Investors want company rationales for executive pay structures to be more company-specific, but do not want the overall approach behind the Investment Association’s (IA) revised principles to be changed, the UK asset manager body has said.

The IA today said it “reconfirmed its flexible approach to executive payment” for the 2026 proxy voting year, as the market had responded positively to its revised Principles of Remuneration over the course of this year.

The Principles, which outline IA member views on the commonly accepted approach to executive pay for the majority of companies, were updated last year to offer greater flexibility to companies to adapt pay structures when accompanied with suitable explanation.
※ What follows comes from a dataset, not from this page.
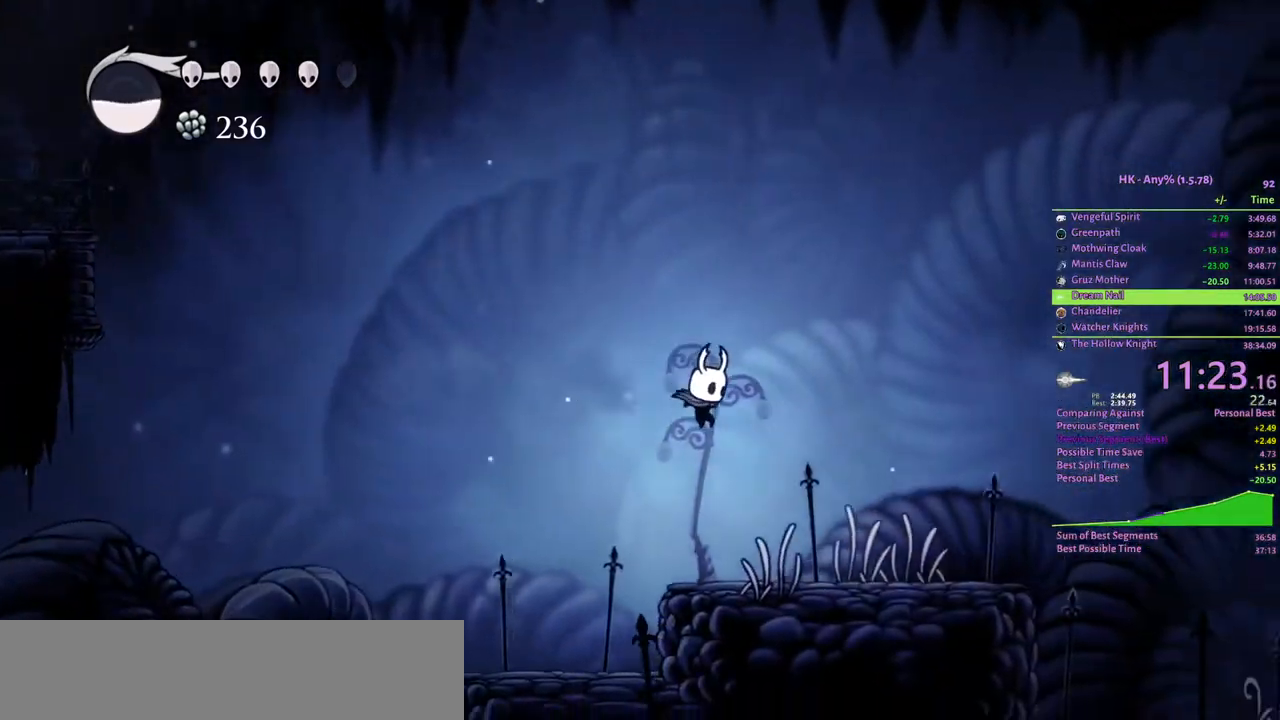
{"keys": ["d"], "events": [[267, "cloak", "down"], [367, "cloak", "up"]]}
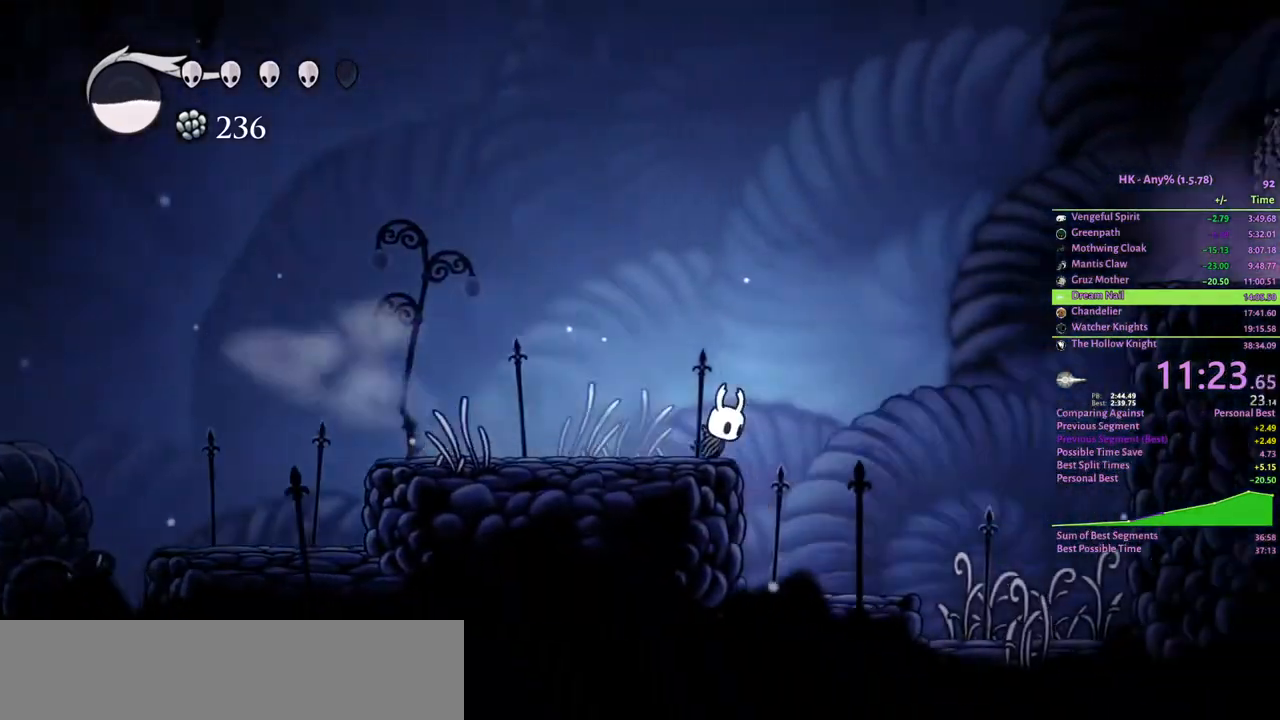
{"keys": ["cloak", "crystal", "d"], "events": [[33, "crystal", "down"], [400, "cloak", "down"]]}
The IA said that companies had welcomed the flexibility “to pay appropriate remuneration in order to attract, retain and motivate talent whilst meeting shareholder expectations”.

However, there were also “a small number of areas where investors feel the implementation of the new Principles can be further improved, without changing the overall approach,” it said.

In addition to companies’ rationales, the other areas where companies needed to improve are benchmarking, hybrid schemes, bonus deferral, and in-flight awards, according to the IA.

“The continuity in approach in the Principles demonstrates the robust and future-looking nature of last year’s changes to offer companies greater flexibility to adapt executive pay to best meet their business structures,” said Andrew Ninian, director of stewardship, risk and tax at the trade body.

“As we prepare for the 2026 AGM season, investors will continue to expect remuneration committees to demonstrate a strong link between pay and performance and for firms to provide company-specific rationale for their chosen approach to remuneration.”

The IA also said that the approach to non-executive director remuneration set out in the Principles remains unchanged.